Erika Kelton, an attorney with the DC law firm Phillips & Cohen, mentions as a cautionary tale a case involving a group of sales executives with TAP Pharmaceuticals who were charged with conspiring to bribe doctors to prescribe Lupron. Though these salespeople were eventually acquitted, pharmaceutical industry salespeople need to be aware of the consequences they face for running afoul of the new stringent requirements describing what reps can and cannot do today.
In an effort to delineate just what those limitations are, Kelton offers up the following list of dos and don’ts.
Kickbacks. Put simply, you can’t offer a physician money or any other benefit to change a prescription if the drug is reimbursable by a federal healthcare program. In the TAP case, reps were accused of offering an HMO medical director $65,000 for changing the HMO’s coverage from Zoladex to the more expensive Lupron.
Reps also should understand that the feds may look closely at unusually high expense accounts or incentive bonuses as indicators of possible indirect payments to reward physicians for altered prescribing behavior.
Off-label uses. You’re probably already aware of the problems some drug companies are facing relating to concealing the adverse effects of some medications. For drug reps the problem more often arises from the promotion of off-label uses for drugs that the FDA has rejected. Pfizer/Warner-Lambert was fined $430 million for widespread marketing of the epilepsy drug Neurontin to treat everything from Lou Gehrig’s disease to attention deficit disorder.

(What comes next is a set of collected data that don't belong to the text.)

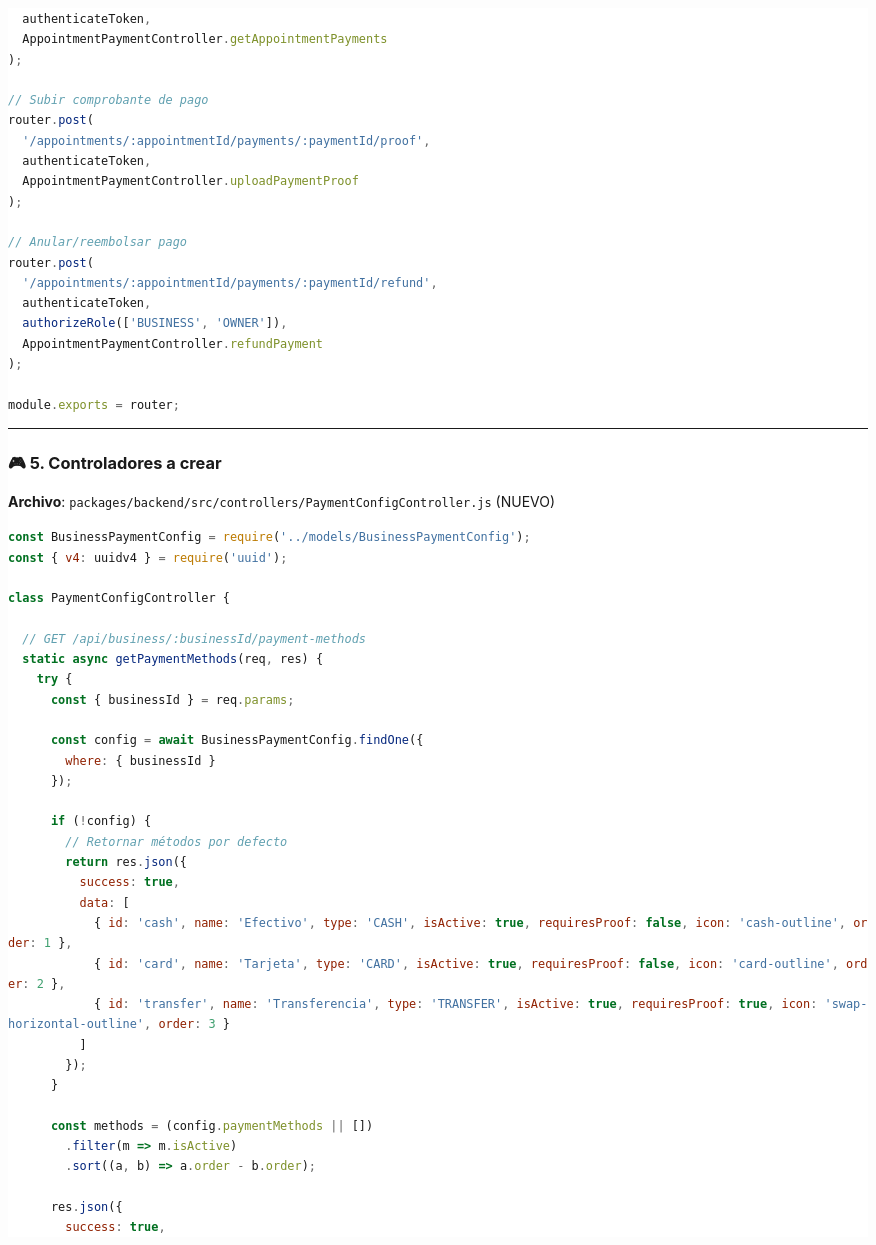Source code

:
 ```javascript
  authenticateToken,
  AppointmentPaymentController.getAppointmentPayments
);

// Subir comprobante de pago
router.post(
  '/appointments/:appointmentId/payments/:paymentId/proof',
  authenticateToken,
  AppointmentPaymentController.uploadPaymentProof
);

// Anular/reembolsar pago
router.post(
  '/appointments/:appointmentId/payments/:paymentId/refund',
  authenticateToken,
  authorizeRole(['BUSINESS', 'OWNER']),
  AppointmentPaymentController.refundPayment
);

module.exports = router;
```

---

### 🎮 5. Controladores a crear

**Archivo**: `packages/backend/src/controllers/PaymentConfigController.js` (NUEVO)

```javascript
const BusinessPaymentConfig = require('../models/BusinessPaymentConfig');
const { v4: uuidv4 } = require('uuid');

class PaymentConfigController {
  
  // GET /api/business/:businessId/payment-methods
  static async getPaymentMethods(req, res) {
    try {
      const { businessId } = req.params;
      
      const config = await BusinessPaymentConfig.findOne({
        where: { businessId }
      });
      
      if (!config) {
        // Retornar métodos por defecto
        return res.json({
          success: true,
          data: [
            { id: 'cash', name: 'Efectivo', type: 'CASH', isActive: true, requiresProof: false, icon: 'cash-outline', order: 1 },
            { id: 'card', name: 'Tarjeta', type: 'CARD', isActive: true, requiresProof: false, icon: 'card-outline', order: 2 },
            { id: 'transfer', name: 'Transferencia', type: 'TRANSFER', isActive: true, requiresProof: true, icon: 'swap-horizontal-outline', order: 3 }
          ]
        });
      }
      
      const methods = (config.paymentMethods || [])
        .filter(m => m.isActive)
        .sort((a, b) => a.order - b.order);
      
      res.json({
        success: true,
```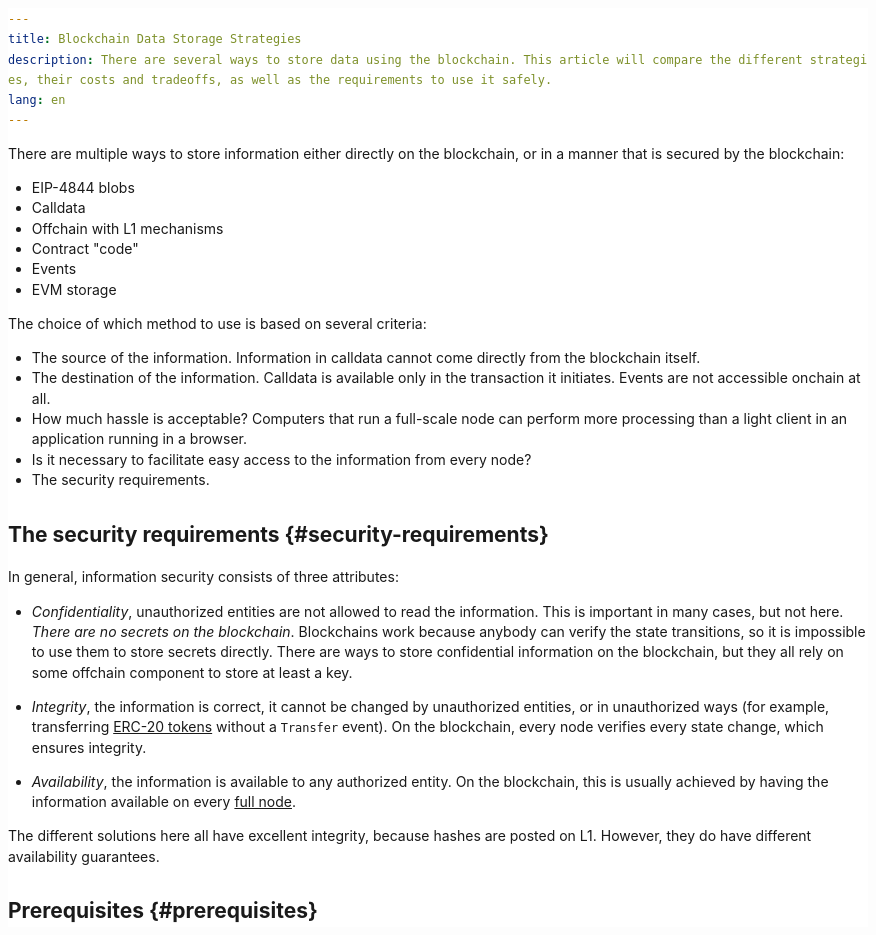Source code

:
 ```yaml
---
title: Blockchain Data Storage Strategies
description: There are several ways to store data using the blockchain. This article will compare the different strategies, their costs and tradeoffs, as well as the requirements to use it safely.
lang: en
---
```


There are multiple ways to store information either directly on the blockchain, or in a manner that is secured by the blockchain:

- EIP-4844 blobs
- Calldata
- Offchain with L1 mechanisms
- Contract "code"
- Events
- EVM storage

The choice of which method to use is based on several criteria:

- The source of the information. Information in calldata cannot come directly from the blockchain itself.
- The destination of the information. Calldata is available only in the transaction it initiates. Events are not accessible onchain at all.
- How much hassle is acceptable? Computers that run a full-scale node can perform more processing than a light client in an application running in a browser.
- Is it necessary to facilitate easy access to the information from every node?
- The security requirements.

## The security requirements {#security-requirements}

In general, information security consists of three attributes:

- _Confidentiality_, unauthorized entities are not allowed to read the information. This is important in many cases, but not here. _There are no secrets on the blockchain_. Blockchains work because anybody can verify the state transitions, so it is impossible to use them to store secrets directly. There are ways to store confidential information on the blockchain, but they all rely on some offchain component to store at least a key.

- _Integrity_, the information is correct, it cannot be changed by unauthorized entities, or in unauthorized ways (for example, transferring [ERC-20 tokens](https://eips.ethereum.org/EIPS/eip-20#events) without a `Transfer` event). On the blockchain, every node verifies every state change, which ensures integrity.

- _Availability_, the information is available to any authorized entity. On the blockchain, this is usually achieved by having the information available on every [full node](https://ethereum.org/developers/docs/nodes-and-clients#full-node).

The different solutions here all have excellent integrity, because hashes are posted on L1. However, they do have different availability guarantees.

## Prerequisites {#prerequisites}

While you cannot encourage doctors to prescribe a product for any ailments other than those it has been approved to treat, FDA guidelines do allow you to share with physicians articles from peer-reviewed journals about off-label uses.
Free samples. Samples have long been integral to the drug rep-physician relationship, but restrictions do exist. Free samples absolutely cannot be billed and reps can get into trouble for encouraging healthcare providers to bill Medicare or other federal programs for the samples as a means of profiting from medications they received for free.

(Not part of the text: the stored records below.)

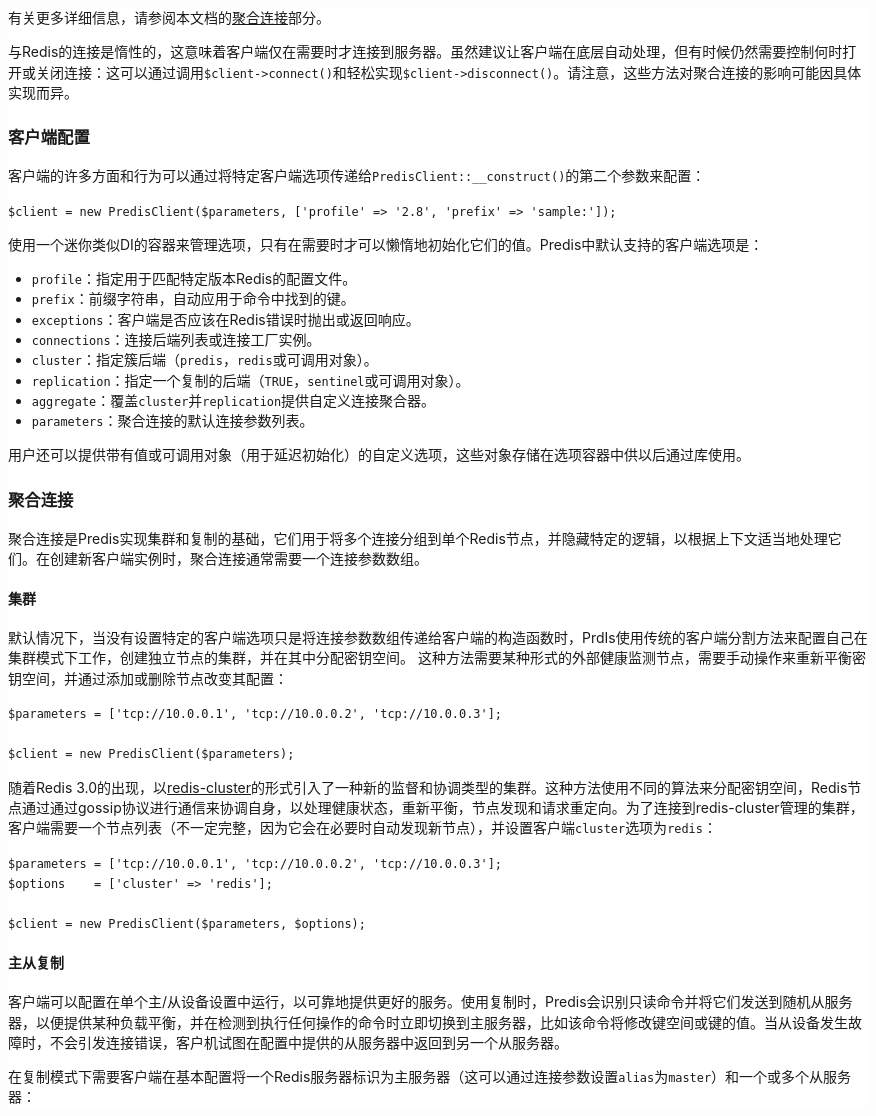 有关更多详细信息，请参阅本文档的[聚合连接](https://wpfaq.cn/archives/20034.html#aggregate-connections)部分。

与Redis的连接是惰性的，这意味着客户端仅在需要时才连接到服务器。虽然建议让客户端在底层自动处理，但有时候仍然需要控制何时打开或关闭连接：这可以通过调用`$client->connect()`和轻松实现`$client->disconnect()`。请注意，这些方法对聚合连接的影响可能因具体实现而异。

### 客户端配置

客户端的许多方面和行为可以通过将特定客户端选项传递给`PredisClient::__construct()`的第二个参数来配置：

```
$client = new PredisClient($parameters, ['profile' => '2.8', 'prefix' => 'sample:']); 
```

使用一个迷你类似DI的容器来管理选项，只有在需要时才可以懒惰地初始化它们的值。Predis中默认支持的客户端选项是：

*   `profile`：指定用于匹配特定版本Redis的配置文件。
*   `prefix`：前缀字符串，自动应用于命令中找到的键。
*   `exceptions`：客户端是否应该在Redis错误时抛出或返回响应。
*   `connections`：连接后端列表或连接工厂实例。
*   `cluster`：指定簇后端（`predis`，`redis`或可调用对象）。
*   `replication`：指定一个复制的后端（`TRUE`，`sentinel`或可调用对象）。
*   `aggregate`：覆盖`cluster`并`replication`提供自定义连接聚合器。
*   `parameters`：聚合连接的默认连接参数列表。

用户还可以提供带有值或可调用对象（用于延迟初始化）的自定义选项，这些对象存储在选项容器中供以后通过库使用。

### 聚合连接

聚合连接是Predis实现集群和复制的基础，它们用于将多个连接分组到单个Redis节点，并隐藏特定的逻辑，以根据上下文适当地处理它们。在创建新客户端实例时，聚合连接通常需要一个连接参数数组。

#### 集群

默认情况下，当没有设置特定的客户端选项只是将连接参数数组传递给客户端的构造函数时，PrdIs使用传统的客户端分割方法来配置自己在集群模式下工作，创建独立节点的集群，并在其中分配密钥空间。 这种方法需要某种形式的外部健康监测节点，需要手动操作来重新平衡密钥空间，并通过添加或删除节点改变其配置：

```
$parameters = ['tcp://10.0.0.1', 'tcp://10.0.0.2', 'tcp://10.0.0.3'];

$client = new PredisClient($parameters); 
```

随着Redis 3.0的出现，以[redis-cluster](http://redis.io/topics/cluster-tutorial)的形式引入了一种新的监督和协调类型的集群。这种方法使用不同的算法来分配密钥空间，Redis节点通过通过gossip协议进行通信来协调自身，以处理健康状态，重新平衡，节点发现和请求重定向。为了连接到redis-cluster管理的集群，客户端需要一个节点列表（不一定完整，因为它会在必要时自动发现新节点），并设置客户端`cluster`选项为`redis`：

```
$parameters = ['tcp://10.0.0.1', 'tcp://10.0.0.2', 'tcp://10.0.0.3'];
$options    = ['cluster' => 'redis'];

$client = new PredisClient($parameters, $options); 
```

#### 主从复制

客户端可以配置在单个主/从设备设置中运行，以可靠地提供更好的服务。使用复制时，Predis会识别只读命令并将它们发送到随机从服务器，以便提供某种负载平衡，并在检测到执行任何操作的命令时立即切换到主服务器，比如该命令将修改键空间或键的值。当从设备发生故障时，不会引发连接错误，客户机试图在配置中提供的从服务器中返回到另一个从服务器。

在复制模式下需要客户端在基本配置将一个Redis服务器标识为主服务器（这可以通过连接参数设置`alias`为`master`）和一个或多个从服务器：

Consulting agreements. A kickback is still a kickback, even when it’s disguised as a payment to a physician for acting as a consultant by attending a meeting or conference. You also can run afoul of the law by using healthcare professionals’ names for company-written papers or speeches.
Ghost-written articles. Pharmaceutical companies cannot promote the off-label use of a drug, but physicians can. Some companies have tried to skirt this rule by writing articles with just such information and then paying to attribute authorship to specialists in the field. This is prohibited.
Clinical studies. How drug research is conducted is even more strictly regulated than pharmaceutical sales efforts. Any research initiated or directed by a drug company’s sales agents and not the science team as a pretense for promoting a product is against the law.
Seeding trials. A seeding trial involves paying physicians to prescribe a drug for off-label use as a marketing tool with collected information typically not submitted to the FDA or used for publication. The primary goal is to get doctors prescribing that product more frequently.